Das coisas que mais aprendi e aprendo com Santa Teresinha é o quão simples a oração deve ser. Ela pouco ou nada se valia de maiores apoios para rezar, seja livros, seja orações prontas, rezava “como crianças que não sabem ler: digo com toda simplicidade a Nosso Senhor o que lhe quero dizer e Nosso Senhor sempre me entende”. Mas ela detalha melhor essa forma de rezar, que acho das maiores preciosidade de todo o livro: “Para mim a oração é um desabafo ardente do coração, um simples arder dos olhos ao Céu, um grito de reconhecimento e de amor, quer no meio da tribulação, quer no auge da alegria! Enfim, é um não sei quê de sublime e sobrenatural que dilata a alma e a une a Deus”.

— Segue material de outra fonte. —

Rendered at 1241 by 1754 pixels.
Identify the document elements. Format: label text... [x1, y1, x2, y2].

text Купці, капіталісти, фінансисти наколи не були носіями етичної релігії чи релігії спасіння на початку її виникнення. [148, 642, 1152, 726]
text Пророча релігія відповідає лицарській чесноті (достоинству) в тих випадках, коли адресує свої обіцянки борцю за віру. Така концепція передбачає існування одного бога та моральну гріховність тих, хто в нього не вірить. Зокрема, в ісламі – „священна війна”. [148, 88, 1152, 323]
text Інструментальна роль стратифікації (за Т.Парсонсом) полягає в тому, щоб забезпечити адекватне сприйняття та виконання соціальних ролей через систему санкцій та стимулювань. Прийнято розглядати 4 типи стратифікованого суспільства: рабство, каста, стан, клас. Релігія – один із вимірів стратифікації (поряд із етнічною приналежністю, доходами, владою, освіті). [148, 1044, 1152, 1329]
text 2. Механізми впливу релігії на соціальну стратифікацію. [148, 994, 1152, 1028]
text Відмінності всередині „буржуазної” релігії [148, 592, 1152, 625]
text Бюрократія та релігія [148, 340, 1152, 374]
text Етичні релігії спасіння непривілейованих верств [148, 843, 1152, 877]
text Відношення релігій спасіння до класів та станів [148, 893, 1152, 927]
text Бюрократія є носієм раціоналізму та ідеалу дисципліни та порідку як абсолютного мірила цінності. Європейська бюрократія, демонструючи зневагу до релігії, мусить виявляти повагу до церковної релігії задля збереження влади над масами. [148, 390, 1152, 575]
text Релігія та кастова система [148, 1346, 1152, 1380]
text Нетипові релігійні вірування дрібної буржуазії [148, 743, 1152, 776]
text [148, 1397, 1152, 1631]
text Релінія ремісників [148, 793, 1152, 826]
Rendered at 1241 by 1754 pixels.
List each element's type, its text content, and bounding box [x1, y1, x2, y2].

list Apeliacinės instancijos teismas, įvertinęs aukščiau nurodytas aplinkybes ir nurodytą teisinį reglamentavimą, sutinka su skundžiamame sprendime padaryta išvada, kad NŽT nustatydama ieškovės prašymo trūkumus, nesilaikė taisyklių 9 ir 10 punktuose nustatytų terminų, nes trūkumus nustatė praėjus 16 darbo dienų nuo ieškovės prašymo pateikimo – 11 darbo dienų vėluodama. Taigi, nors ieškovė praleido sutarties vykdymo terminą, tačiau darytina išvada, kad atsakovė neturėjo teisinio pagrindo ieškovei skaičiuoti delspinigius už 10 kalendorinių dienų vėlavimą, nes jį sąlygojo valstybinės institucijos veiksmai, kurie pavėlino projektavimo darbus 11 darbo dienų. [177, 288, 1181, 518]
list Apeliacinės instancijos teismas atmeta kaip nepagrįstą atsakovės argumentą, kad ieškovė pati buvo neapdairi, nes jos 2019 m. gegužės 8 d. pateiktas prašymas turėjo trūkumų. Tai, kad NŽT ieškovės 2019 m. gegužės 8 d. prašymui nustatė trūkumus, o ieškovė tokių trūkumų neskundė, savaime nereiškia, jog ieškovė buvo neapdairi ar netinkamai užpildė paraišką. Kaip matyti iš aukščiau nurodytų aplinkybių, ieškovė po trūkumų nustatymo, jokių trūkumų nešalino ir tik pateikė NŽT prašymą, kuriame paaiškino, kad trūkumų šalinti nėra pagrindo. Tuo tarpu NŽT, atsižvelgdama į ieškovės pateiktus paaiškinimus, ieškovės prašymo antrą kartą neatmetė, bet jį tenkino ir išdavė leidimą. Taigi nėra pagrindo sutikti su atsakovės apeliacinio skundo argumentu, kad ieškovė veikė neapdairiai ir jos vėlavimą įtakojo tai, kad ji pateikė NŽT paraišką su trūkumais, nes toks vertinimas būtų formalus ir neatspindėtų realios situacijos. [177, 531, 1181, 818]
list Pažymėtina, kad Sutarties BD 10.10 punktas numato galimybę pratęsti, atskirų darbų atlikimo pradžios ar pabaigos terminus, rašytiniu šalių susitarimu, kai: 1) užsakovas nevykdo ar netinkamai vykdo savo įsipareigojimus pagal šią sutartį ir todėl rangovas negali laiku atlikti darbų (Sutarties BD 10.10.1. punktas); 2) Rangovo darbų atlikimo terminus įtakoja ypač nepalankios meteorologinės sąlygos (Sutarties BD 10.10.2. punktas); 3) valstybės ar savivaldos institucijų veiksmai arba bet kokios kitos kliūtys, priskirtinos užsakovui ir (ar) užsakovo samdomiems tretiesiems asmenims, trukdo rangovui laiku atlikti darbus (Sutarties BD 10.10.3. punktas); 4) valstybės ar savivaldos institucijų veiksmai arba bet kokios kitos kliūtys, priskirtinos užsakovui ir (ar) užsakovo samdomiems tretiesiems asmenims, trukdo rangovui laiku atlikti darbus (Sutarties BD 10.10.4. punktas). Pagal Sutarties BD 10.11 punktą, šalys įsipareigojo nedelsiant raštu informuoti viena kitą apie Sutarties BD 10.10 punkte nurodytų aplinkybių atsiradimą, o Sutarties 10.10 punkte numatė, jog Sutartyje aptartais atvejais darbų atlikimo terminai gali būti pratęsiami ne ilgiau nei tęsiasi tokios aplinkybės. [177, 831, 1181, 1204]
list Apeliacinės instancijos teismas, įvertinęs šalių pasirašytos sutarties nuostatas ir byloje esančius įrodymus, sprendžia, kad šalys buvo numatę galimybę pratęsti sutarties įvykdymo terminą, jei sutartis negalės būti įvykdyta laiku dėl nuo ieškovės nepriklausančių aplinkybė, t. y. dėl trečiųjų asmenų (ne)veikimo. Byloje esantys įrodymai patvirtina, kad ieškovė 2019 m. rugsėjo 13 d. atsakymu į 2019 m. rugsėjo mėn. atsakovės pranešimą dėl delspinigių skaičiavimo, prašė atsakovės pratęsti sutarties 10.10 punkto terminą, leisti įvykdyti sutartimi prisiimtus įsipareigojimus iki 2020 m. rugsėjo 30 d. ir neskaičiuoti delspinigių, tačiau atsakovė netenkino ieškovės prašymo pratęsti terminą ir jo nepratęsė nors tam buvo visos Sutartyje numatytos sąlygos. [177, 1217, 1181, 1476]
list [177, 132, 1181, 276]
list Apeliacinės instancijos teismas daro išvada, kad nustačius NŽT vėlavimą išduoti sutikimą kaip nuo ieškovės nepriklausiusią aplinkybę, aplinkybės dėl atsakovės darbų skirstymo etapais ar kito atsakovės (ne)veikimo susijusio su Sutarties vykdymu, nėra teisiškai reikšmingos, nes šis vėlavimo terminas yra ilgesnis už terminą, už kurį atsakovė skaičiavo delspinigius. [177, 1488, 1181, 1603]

É importante saber, estudar, reconhecer. Ajuda a se orientar em suas orações, mas, por outro lado, também pode atrapalhar se não se deixa o coração livre de formalidades, como crianças a brincar na hora do recreio

Eu adoro esse “não sei quê”, esse “desabafo”, esse “arder dos olhos”. Se você for estudar mais sobre oração, descobrirá vários graus e tipos existentes. É importante saber, estudar, reconhecer. Ajuda a se orientar em suas orações, mas, por outro lado, também pode atrapalhar se não se deixa o coração livre de formalidades, como crianças a brincar na hora do recreio. Demorei muito tempo para entender isso, que não era eu quem tinha de criar o ambiente perfeito e fazer todas as invocações e leituras para “entrar em oração”. Muitas vezes o coração já estava “lá” e eu atrapalhava com minhas rotinas. Ou, então, chegava “lá” no meio dessas leituras e em vez de “lá” ficar simplesmente, insistia ser preciso terminar o que fazia antes.

E quando esse “lá” nunca chega e a oração parece inútil, mais simples ainda deve se tornar, como ensina Santa Teresinha: “Às vezes quando a aridez do espírito é tão grande que não acerto a colher em um só pensamento, recito pausadamente um Pai-Nosso ou uma Ave-Maria, e com estas orações todas me enlevo, pois me subministram um alimento divino que me basta”. Hoje em dia esse enlevo seria chamado de “quentinho do coração”. Tanto faz. O que importa é o espírito dando vida à letra, nunca o contrário.